There are fuels worth billions of dollars that we have to leave buried for our good.” This statement by director alan Rusbridger summarizes the “Keep it in the Ground” campaign that The Guardian newspaper has begun to work as a strategic line with a wide variety of paper articles and reports and a rich variety of multimedia on the internet.
“Director Alan Rusbridger calls for fighting and challenges the team: Will you be able to find new ways to report on climate change?’ He explained to you that we are facing the most important event in the world and that we have to bury most of the fossil fuels we already know. Will the readers get involved in this journey in six months?”

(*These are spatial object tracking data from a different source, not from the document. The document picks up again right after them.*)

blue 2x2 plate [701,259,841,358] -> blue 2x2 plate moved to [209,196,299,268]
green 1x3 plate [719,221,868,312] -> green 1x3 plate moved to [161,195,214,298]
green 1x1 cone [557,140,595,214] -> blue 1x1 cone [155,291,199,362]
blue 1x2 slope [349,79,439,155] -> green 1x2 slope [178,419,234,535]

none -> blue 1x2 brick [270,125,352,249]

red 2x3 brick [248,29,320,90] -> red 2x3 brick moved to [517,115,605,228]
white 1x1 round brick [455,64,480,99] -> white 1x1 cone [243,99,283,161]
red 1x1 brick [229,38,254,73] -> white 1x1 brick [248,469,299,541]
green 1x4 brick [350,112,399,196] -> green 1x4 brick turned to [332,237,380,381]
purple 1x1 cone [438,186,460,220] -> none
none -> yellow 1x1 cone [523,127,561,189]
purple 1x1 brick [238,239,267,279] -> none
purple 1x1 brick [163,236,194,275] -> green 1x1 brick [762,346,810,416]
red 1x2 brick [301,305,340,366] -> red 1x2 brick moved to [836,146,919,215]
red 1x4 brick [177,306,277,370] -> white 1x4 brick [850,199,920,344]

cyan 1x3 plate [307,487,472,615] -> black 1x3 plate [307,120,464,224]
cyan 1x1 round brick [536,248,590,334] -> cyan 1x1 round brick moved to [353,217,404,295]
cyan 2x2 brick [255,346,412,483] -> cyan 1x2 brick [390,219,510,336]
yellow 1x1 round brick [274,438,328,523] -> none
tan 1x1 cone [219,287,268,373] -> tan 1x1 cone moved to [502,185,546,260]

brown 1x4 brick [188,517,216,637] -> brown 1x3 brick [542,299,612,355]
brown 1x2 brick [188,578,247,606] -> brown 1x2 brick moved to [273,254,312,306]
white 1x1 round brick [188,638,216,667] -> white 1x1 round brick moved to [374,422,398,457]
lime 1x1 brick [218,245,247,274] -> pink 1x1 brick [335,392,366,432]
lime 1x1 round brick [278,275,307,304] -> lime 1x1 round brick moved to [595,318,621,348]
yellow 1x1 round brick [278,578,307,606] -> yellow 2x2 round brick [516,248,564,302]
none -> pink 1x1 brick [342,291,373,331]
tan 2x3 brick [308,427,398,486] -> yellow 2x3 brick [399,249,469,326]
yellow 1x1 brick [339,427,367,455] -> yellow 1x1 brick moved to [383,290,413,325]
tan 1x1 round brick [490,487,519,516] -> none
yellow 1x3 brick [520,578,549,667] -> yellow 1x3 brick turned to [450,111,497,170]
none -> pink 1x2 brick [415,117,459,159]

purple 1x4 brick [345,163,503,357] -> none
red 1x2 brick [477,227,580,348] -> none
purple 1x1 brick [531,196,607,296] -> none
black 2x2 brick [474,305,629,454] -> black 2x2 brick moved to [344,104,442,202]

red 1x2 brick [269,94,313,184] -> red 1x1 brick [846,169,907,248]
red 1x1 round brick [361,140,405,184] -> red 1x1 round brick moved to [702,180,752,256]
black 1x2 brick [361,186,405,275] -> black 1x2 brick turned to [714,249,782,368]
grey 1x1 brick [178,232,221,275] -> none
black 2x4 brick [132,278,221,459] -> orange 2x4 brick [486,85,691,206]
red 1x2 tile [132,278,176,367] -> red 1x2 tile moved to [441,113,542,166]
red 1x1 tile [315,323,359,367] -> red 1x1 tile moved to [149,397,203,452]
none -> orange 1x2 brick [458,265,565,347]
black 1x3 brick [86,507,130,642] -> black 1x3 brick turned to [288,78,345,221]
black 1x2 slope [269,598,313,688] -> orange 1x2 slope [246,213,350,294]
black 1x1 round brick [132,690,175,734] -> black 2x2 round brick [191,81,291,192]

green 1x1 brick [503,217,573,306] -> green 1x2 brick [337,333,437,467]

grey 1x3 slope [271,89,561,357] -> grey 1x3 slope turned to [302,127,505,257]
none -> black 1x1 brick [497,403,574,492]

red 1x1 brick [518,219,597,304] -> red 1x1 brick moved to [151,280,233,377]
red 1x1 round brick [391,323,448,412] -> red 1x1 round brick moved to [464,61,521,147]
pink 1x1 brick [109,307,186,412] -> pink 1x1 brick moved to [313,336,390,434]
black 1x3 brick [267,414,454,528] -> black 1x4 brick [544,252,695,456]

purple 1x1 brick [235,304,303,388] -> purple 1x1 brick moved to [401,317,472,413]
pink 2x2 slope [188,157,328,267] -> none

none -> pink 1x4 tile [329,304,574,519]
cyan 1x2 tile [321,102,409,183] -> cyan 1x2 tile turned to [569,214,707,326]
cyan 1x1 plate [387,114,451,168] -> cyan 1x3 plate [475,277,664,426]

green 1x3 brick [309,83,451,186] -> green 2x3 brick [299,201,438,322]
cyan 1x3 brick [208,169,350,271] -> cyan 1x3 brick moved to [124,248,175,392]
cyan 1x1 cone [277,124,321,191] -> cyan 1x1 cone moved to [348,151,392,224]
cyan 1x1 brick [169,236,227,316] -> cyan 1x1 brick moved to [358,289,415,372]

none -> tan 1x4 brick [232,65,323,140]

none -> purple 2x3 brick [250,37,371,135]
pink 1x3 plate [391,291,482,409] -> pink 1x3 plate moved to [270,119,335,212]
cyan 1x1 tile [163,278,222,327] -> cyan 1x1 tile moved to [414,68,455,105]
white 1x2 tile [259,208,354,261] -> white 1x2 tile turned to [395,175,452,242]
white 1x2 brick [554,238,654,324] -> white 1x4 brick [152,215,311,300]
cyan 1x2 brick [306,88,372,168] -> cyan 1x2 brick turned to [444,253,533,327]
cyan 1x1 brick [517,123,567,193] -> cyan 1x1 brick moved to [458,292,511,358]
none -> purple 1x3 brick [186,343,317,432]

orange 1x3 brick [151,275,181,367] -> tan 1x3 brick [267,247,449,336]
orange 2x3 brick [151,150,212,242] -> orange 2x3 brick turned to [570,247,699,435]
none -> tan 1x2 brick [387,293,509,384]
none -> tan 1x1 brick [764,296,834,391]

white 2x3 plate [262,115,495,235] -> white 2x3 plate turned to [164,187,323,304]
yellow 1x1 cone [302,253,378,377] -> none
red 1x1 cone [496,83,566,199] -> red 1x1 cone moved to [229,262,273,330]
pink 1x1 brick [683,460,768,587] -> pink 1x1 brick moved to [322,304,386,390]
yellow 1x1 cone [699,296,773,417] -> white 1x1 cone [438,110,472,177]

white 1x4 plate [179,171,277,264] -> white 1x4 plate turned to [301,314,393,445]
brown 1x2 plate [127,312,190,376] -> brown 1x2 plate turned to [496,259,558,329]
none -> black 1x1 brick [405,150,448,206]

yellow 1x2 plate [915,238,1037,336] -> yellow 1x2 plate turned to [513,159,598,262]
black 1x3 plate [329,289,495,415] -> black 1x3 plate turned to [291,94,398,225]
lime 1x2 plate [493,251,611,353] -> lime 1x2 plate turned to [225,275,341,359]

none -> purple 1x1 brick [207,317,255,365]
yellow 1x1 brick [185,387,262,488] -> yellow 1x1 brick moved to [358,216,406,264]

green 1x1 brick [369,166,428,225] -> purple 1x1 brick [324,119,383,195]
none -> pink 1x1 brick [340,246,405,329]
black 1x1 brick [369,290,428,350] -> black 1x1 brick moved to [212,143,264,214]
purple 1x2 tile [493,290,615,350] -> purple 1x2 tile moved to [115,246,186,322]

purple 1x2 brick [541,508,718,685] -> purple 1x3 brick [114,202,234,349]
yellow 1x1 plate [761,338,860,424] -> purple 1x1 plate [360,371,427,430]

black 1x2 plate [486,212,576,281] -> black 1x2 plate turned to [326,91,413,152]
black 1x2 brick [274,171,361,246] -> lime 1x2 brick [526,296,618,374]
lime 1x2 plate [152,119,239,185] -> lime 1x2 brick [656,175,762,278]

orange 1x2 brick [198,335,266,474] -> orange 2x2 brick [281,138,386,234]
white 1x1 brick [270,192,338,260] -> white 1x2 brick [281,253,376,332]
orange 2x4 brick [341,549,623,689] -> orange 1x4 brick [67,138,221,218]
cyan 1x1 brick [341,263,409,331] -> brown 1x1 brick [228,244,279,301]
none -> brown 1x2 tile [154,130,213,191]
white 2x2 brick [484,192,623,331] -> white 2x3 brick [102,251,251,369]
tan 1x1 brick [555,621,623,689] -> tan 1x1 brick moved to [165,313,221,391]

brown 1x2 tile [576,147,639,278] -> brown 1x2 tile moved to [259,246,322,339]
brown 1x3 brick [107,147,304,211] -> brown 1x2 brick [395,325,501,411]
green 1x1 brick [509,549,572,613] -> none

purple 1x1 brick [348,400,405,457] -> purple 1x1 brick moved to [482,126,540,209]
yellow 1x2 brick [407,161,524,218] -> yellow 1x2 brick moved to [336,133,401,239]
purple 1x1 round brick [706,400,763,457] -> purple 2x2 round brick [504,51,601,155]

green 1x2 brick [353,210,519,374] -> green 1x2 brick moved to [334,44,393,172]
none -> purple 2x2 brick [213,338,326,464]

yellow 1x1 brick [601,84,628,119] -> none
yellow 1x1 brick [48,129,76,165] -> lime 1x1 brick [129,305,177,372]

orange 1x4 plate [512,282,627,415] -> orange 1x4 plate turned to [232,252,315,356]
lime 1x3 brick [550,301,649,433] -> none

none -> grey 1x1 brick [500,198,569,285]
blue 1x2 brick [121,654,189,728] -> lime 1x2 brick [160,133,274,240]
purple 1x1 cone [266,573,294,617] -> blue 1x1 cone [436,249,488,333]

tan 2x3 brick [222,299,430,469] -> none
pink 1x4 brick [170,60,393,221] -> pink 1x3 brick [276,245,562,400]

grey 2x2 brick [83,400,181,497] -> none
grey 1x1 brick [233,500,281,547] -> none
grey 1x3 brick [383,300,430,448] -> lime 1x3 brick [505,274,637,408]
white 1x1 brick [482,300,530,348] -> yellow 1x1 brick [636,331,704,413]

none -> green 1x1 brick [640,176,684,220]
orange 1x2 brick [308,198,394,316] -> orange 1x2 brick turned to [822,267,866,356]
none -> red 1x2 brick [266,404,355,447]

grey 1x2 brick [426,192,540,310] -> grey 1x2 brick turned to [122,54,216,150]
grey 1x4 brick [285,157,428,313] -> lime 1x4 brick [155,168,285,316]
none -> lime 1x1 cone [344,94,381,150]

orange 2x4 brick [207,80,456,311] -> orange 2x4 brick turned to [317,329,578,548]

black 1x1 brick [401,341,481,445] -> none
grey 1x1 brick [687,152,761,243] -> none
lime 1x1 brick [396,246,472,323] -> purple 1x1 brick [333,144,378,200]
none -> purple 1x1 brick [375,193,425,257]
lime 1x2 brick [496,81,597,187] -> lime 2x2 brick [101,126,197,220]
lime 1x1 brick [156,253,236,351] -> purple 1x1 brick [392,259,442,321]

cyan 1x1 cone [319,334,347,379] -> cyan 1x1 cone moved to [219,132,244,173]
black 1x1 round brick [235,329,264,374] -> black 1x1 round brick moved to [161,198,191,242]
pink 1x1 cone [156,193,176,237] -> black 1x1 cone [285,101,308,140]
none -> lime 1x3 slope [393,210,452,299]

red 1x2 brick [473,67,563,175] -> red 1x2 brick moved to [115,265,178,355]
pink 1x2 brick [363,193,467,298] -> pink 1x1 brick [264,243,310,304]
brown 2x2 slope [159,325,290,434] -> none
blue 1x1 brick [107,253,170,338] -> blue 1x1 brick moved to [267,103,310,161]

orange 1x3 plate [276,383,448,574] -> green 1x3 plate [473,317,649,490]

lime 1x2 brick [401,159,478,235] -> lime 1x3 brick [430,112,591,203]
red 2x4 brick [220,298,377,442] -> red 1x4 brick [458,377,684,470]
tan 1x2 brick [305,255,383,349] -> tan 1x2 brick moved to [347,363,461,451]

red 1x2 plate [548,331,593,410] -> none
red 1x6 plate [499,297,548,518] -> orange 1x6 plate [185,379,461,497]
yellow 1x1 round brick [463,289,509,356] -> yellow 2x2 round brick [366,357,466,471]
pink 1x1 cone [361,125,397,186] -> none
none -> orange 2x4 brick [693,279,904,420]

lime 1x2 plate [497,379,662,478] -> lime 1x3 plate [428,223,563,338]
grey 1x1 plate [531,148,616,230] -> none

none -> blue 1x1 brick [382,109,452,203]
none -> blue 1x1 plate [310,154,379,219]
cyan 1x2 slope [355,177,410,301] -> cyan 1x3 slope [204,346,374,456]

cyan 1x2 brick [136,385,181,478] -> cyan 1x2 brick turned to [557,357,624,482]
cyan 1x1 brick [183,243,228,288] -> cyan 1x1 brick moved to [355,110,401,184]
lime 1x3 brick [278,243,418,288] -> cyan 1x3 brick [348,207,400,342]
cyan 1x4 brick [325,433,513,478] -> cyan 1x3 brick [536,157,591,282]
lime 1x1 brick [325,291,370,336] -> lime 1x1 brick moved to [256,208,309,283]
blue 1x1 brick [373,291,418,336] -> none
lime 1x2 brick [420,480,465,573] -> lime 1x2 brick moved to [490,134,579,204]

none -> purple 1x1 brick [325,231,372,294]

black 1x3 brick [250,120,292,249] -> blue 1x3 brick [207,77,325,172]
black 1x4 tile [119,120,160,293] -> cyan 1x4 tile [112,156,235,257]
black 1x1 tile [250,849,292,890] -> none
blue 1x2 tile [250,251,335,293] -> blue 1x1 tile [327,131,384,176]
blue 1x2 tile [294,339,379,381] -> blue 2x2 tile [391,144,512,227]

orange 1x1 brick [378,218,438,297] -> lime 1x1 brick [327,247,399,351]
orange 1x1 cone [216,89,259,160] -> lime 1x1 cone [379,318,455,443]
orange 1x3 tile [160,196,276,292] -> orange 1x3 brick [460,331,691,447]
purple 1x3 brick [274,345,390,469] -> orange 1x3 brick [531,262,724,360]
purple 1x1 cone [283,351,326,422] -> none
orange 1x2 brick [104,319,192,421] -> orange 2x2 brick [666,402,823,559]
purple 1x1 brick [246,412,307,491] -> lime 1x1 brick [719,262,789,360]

One of The Guardian’s first great writings has been the introduction of Naomi Klein’s latest book (“This changes everithing,” This changes everything). In it, Klein, acknowledging that climate change has long given less importance to climate change, puts the reader in the face of historical change: climate warming will change everything, but the decisions that need to be made to prevent it or at least to control something can change everything, creating better ways of doing things in politics, in the economy or in world justice.
The "Keep it in the Ground" campaign is inspired by the movement that ecologist Bill McKibben launched in 2012 350.org in the United States. About 350 pieces of carbon per million – 350 parts per million – were the limits set by NASA scientist James E. Hansen 2007: The presence of more carbon in the Earth's atmosphere makes life impossible to last as we know it today. In 1988 the Earth exceeded 350, today we are around 400.
350.org proposes first of all to extract concrete accounts (“Do the maths”). The key is that fuel companies have in their reserves five times the fuels that the world should have consumir.En consequence, we have to manage to bury 80% of them.
Three simple figures explain why. For starters, 2°C: most governments around the world recognize that climate warming will be dangerous for more than 2 degrees and we've already heated 0.8, causing more serious effects than expected. The Arctic has lost a third of the ice it had in summer, the acidity of the sea has increased by 30%, the effects of floods and droughts are noted.
Second figure: 565 Gigatons. At most, we can consume this amount of carbon fuel without increasing the temperature by more than 2°C. We're sure to heat more than 0.8ºC because of the inertia of what we burn too much. We've traveled three-quarters of the way to reach the two-degree goal.
Thirdly, 2,795 gigatons. This fuel raft is held by the companies and states that have it in reserve. We are consuming 31 gigatons a year, so for 16 years it will burn enough to heat the Earth at 2°C. Here's how men came to the distress.
It's late. Bill McKibbenk has long issued a catastrophistic message by publishing Warning on Warming in 2007. In recent years, global authorities have followed their path and it is now late to curb global warming. Much of the damage is underway, we are seeing it worsening year after year. Now what's at stake is that warming isn't totally catastrophic. That is why he has entered into the campaign.
He has traveled all the cities of the United States to propose to citizens by bus that they take money from the fuel producing companies: “Divestment”. The sale and closing of savings or investments in companies related to the operation of fuels.
American universities have begun to press to curb these investments. Work is also under way with local and municipal authorities, as well as with the church and other associations. “It makes no sense to invest in those companies or pension funds that leave them money, we have to remove the funds from the hands of those who lead the world to disaster. Companies operating on fossil fuels will only move them with money. (...) This is how the apartheid system in South Africa ended, so we hope it will happen in the climate crisis.”
McKibb does not deal with dreams, but with practical objectives: “It has cost me to realize that this struggle will never be decided in the field of justice or reason. We’ve won the debate, but that’s not the most important thing: like most struggles, this is also a power struggle.” And it's come to Europe.
Do you remember booking Yasuni in Ecuador? Now, the proposal to bury fuels is not a demand for environmentalists, indigenous lovers or utopian leftists. The “Keep it in the Ground” campaign will have a big boost in Europe thanks to the appropriation of The Guardian.
But journalism has so far failed to bring to society the climate crisis, according to the director: “Journalism behaves like a rearview mirror. We prefer to talk about what has happened to what lies ahead of us. We prefer special and visible events, above the everyday and the hidden”.
It is true that very special things are happening, but they happen too slowly, or they are too invisible to journalists, to the hasty reader reading the newspaper on the way to work. That's why it's rarely the first news of the Earth's climate crisis. Changes are taking place too quickly for human well-being, but too slowly for journalists and readers.
The director of The Guardian summarizes the campaign: “In the next debate there are two things at stake. One, or governments are able to control the problem, or they're starting to prevent the terrible effects of warming from over 2 degrees Celsius by the end of the century. Two, how can we prevent the coal-, gas and oil-owning corporations and states of the planet from exploiting them. We have to bury them.”
To start with, they've taken the money out of the newspaper and they've started looking for signatures to compel Bill and the Melinda Gates foundation to do the same.